Donde se ve lo malagradecidos que somos es en la forma en que olvidamos y maltratamos los cuerpos, en que los damos por sentados. Como si un cuerpo no fuera el resultado de un proceso único, infinito, intransferible. Consideramos que los cuerpos son commodities, y por tanto ya no avalamos su sacralidad, su toque milagroso.
A menos que explotados o concupiscentes, a menos que baza de consumo o ventaja productiva, a menos que sirvan al deseo o la ambición, los cuerpos no interesan al sistema, que los hace picadillo en su máquina extraviada.

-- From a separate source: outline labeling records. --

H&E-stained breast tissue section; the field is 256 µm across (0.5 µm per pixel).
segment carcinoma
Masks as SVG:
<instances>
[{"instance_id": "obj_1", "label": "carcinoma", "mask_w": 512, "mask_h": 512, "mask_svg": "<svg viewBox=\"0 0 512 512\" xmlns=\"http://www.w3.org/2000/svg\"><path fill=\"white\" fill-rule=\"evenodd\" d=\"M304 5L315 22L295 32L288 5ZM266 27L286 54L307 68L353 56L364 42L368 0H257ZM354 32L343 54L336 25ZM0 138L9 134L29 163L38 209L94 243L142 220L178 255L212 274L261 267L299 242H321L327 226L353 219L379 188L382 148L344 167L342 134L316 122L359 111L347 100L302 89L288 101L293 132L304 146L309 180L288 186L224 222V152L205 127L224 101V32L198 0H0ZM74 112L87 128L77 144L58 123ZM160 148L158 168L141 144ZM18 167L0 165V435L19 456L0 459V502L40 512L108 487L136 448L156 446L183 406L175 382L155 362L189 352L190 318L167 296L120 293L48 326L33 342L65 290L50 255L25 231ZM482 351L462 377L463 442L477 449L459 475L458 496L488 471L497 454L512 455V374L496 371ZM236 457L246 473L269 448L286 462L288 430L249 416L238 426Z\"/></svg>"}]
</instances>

Pero los cuerpos –sus bazos, sus vesículas, sus ovarios, sus brazos y linfas y pericardios– están ahí para ser amados. El gordo soma del paisano que va delante de nosotros en la fila del súper es esplendente, pránico, geométrico, ambrosial. La invitación es a amar los cuerpos plurales que nos rodean, porque esos cuerpos han venido a darle densidad, forma, a esta experiencia de luz. No solo los cuerpos de la madre o hijo. Todos los cuerpos.
Aunque, claro, siempre hay un cuerpo más íntimo, más cercano y más consustancial, un cuerpo que vibra y sufre más con nosotros. Pensemos en ese cuerpo que duerme y respira a nuestro lado: no estará ahí para siempre. Cuando esté muerto, buscaremos palparlo, pero será ya el in–cuerpo. Sin ese cuerpo claro no podrá haber beso y voz, caricia o grito. Ese cuerpo compone nuestra posibilidad más luminosa de comunicar con lo ilegible: altísima tecnología primordial.
Si es tan difícil dejar partes del cuerpo o cuerpos enteros atrás, es porque los cuerpos, siendo así de residuales, torpes, excretantes, contraídos, son la poesía misma de lo abierto.
(Buscando a Syd publicada el 6 de abril de 2017 en El Periódico.)